Com rombo fiscal e números negativos, Brasil vive terrorismo fiscal parecido ao período Dilma

Lula foi ex-presidente mais caro em 2020; Dilma custa mais à União em 4 anos

A pouco mais de um ano das eleições presidenciais de 2026, o Brasil volta a enfrentar um cenário preocupante de desequilíbrio macroeconômico. A combinação de déficit fiscal elevado e déficit em conta corrente — os chamados “déficits gêmeos” — reacende o alerta entre economistas e investidores, que veem semelhanças inquietantes com o segundo mandato de Dilma Rousseff, período que culminou em uma grave crise fiscal e no impeachment da então presidente.

Gastos Públicos em Alta, Confiança em Baixa

Durante o terceiro mandato de Luiz Inácio Lula da Silva (PT), os indicadores fiscais e externos se deterioraram de forma acelerada. O aumento expressivo dos gastos públicos, aliado a políticas de estímulo consideradas artificiais por analistas, contribuiu para o agravamento das contas nacionais. O resultado é um país que gasta mais do que arrecada e importa mais do que exporta — uma equação insustentável que mina a confiança do mercado e pressiona o câmbio, os juros e a inflação.

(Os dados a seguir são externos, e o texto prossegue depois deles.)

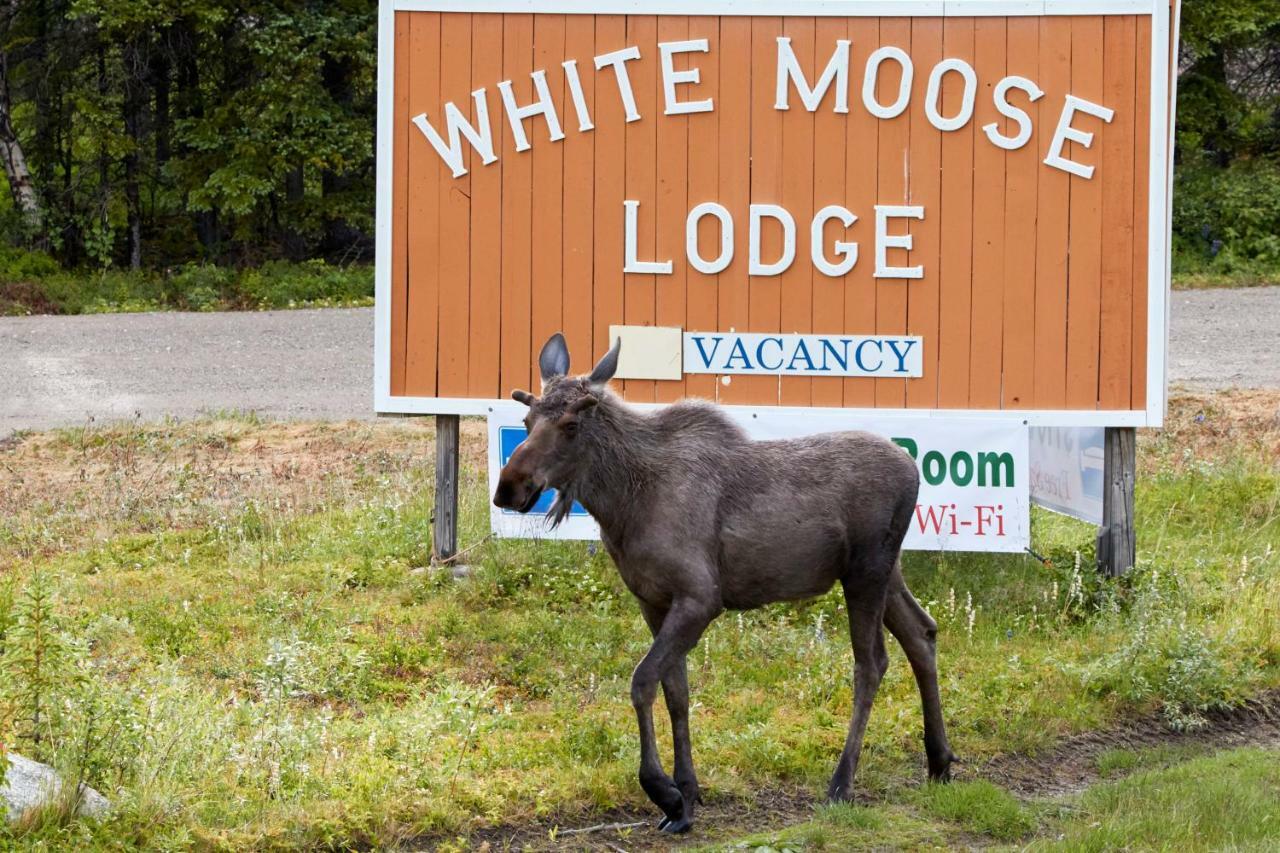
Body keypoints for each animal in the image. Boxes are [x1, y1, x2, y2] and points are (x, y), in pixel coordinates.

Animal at [494, 333, 957, 829]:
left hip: (866, 572)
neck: (623, 504)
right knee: (922, 632)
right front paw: (687, 794)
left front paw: (663, 790)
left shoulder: (701, 597)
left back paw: (842, 782)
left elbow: (642, 681)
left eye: (571, 425)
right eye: (526, 420)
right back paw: (939, 759)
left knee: (871, 664)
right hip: (884, 572)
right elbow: (676, 691)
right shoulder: (654, 601)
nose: (508, 488)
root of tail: (913, 469)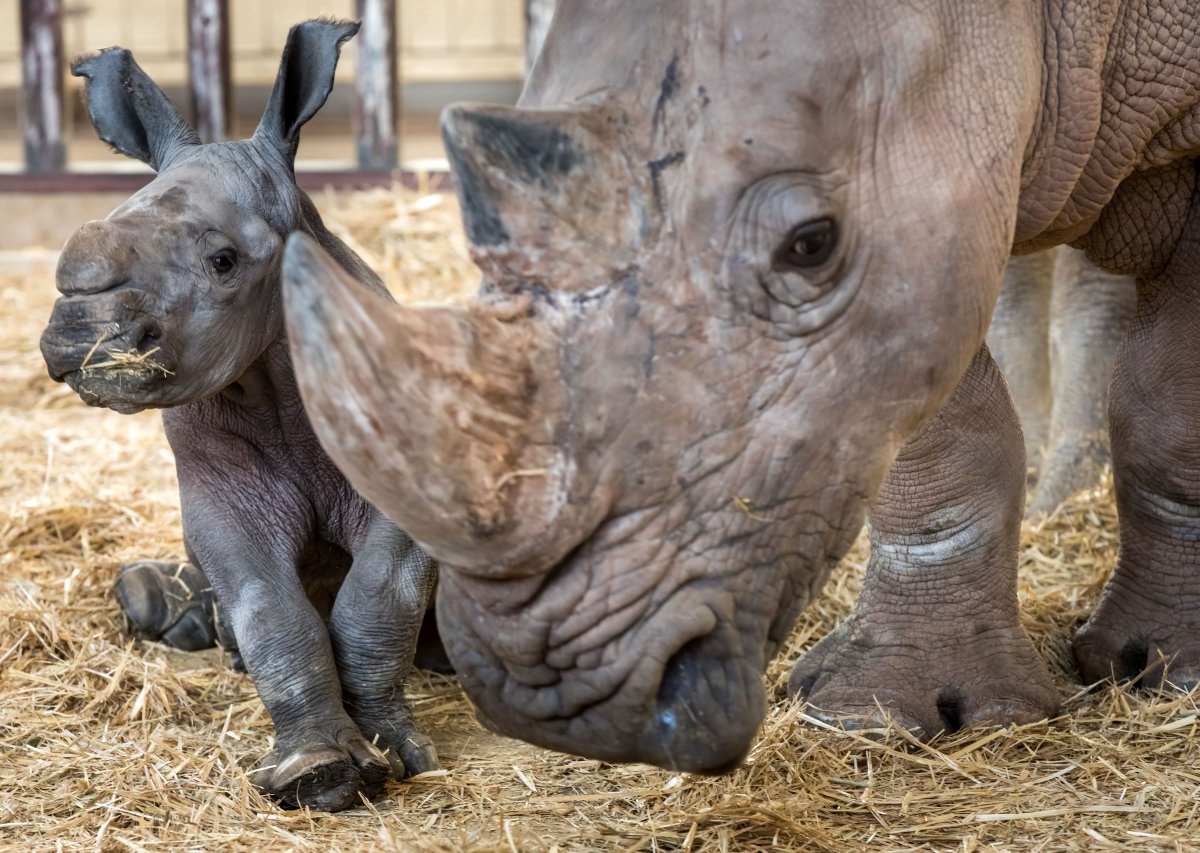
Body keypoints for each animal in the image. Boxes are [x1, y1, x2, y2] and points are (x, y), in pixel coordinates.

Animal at [37, 16, 441, 811]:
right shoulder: (220, 490)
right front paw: (319, 774)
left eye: (223, 262)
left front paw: (394, 751)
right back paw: (164, 607)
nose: (77, 333)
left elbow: (377, 599)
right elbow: (269, 605)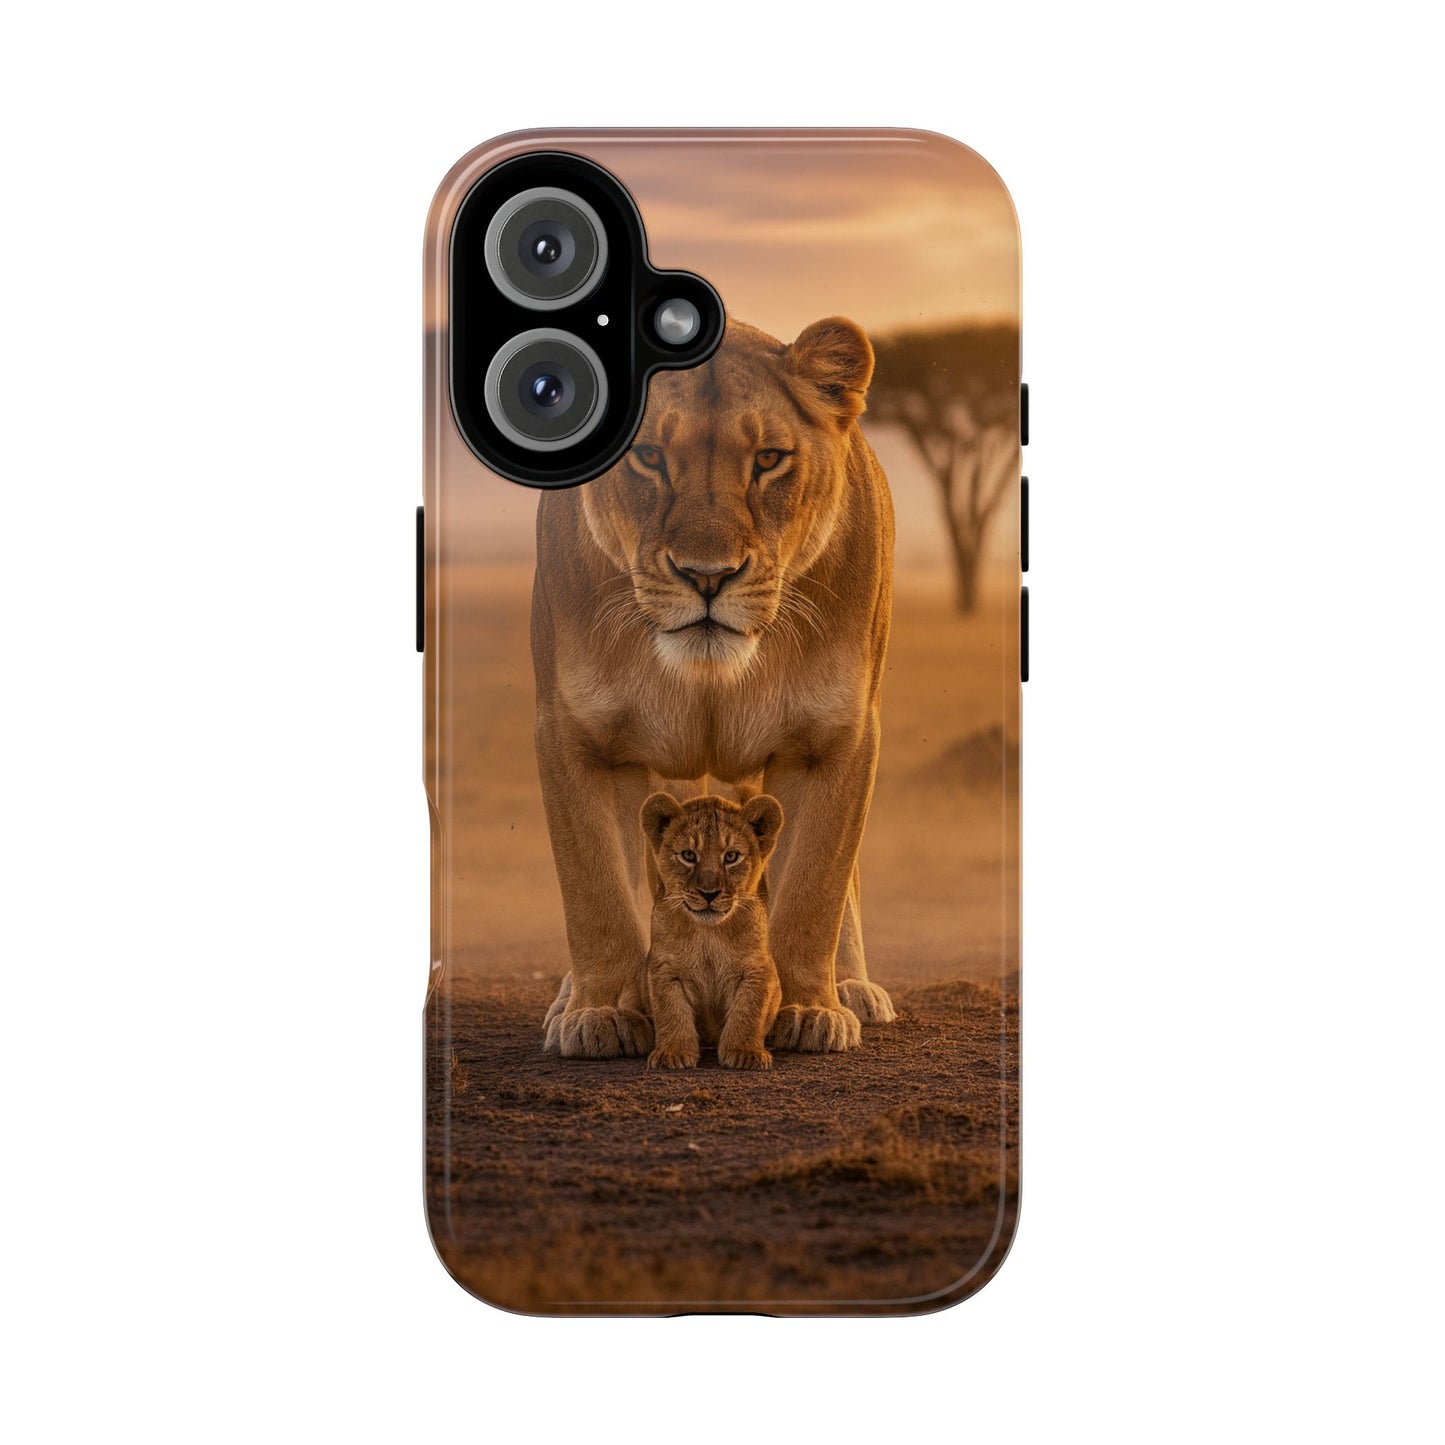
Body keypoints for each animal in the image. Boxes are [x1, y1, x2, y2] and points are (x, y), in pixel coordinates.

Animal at [640, 792, 784, 1071]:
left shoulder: (755, 969)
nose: (709, 893)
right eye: (688, 855)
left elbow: (748, 1012)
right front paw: (672, 1052)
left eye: (731, 857)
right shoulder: (665, 970)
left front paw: (744, 1052)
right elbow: (671, 1011)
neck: (709, 934)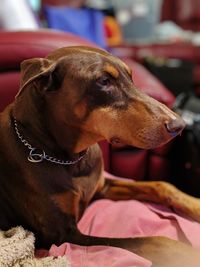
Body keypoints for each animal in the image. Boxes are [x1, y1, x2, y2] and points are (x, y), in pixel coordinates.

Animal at [0, 46, 200, 267]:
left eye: (131, 76)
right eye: (104, 81)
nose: (179, 125)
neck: (71, 161)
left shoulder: (101, 186)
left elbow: (162, 185)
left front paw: (197, 206)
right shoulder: (62, 234)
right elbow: (152, 241)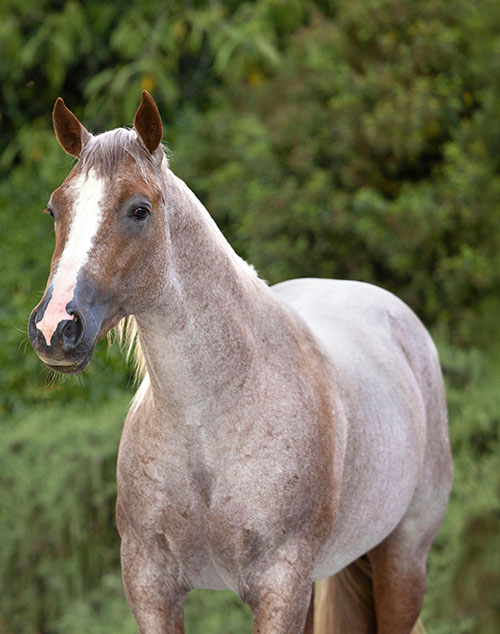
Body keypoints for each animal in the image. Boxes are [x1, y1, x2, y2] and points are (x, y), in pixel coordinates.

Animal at [28, 90, 454, 632]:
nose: (55, 328)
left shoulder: (281, 587)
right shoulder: (150, 585)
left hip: (402, 561)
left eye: (139, 210)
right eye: (54, 210)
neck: (208, 418)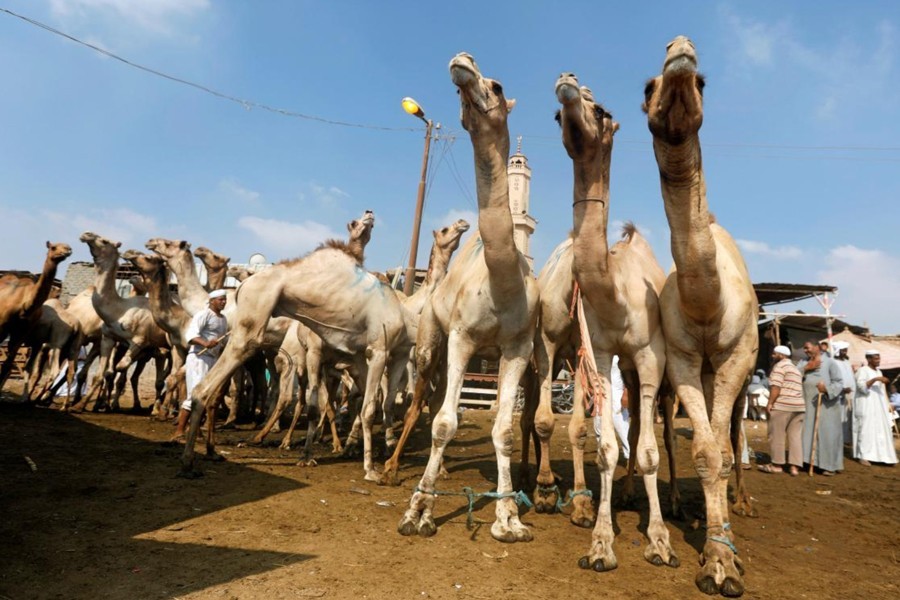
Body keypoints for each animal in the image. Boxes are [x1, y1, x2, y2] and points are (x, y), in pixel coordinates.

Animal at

Déficits Gêmeos: Sintoma de Gestão Desalinhada

Especialistas ouvidos pela Folha de S.Paulo apontam que o atual quadro reflete uma gestão econômica desalinhada com os fundamentos de responsabilidade fiscal e competitividade externa. A política de expansão de gastos, sem contrapartida em reformas estruturais ou aumento de produtividade, gera um crescimento ilusório, incapaz de sustentar o país no médio e longo prazo.

Risco de Repetição Histórica

A semelhança com o período pré-impeachment de Dilma Rousseff não passa despercebida. Naquela época, a combinação de populismo econômico e descontrole fiscal levou o país a uma recessão profunda, com desemprego em alta e perda de credibilidade internacional. O temor agora é que o Brasil esteja trilhando caminho semelhante, com consequências igualmente severas.

O Que Está em Jogo

Com as eleições se aproximando, o debate sobre responsabilidade fiscal e sustentabilidade econômica deve ganhar força. A sociedade brasileira, já marcada por crises sucessivas, exige mais do que promessas: quer resultados concretos, equilíbrio nas contas e um projeto de país que não dependa de atalhos populistas.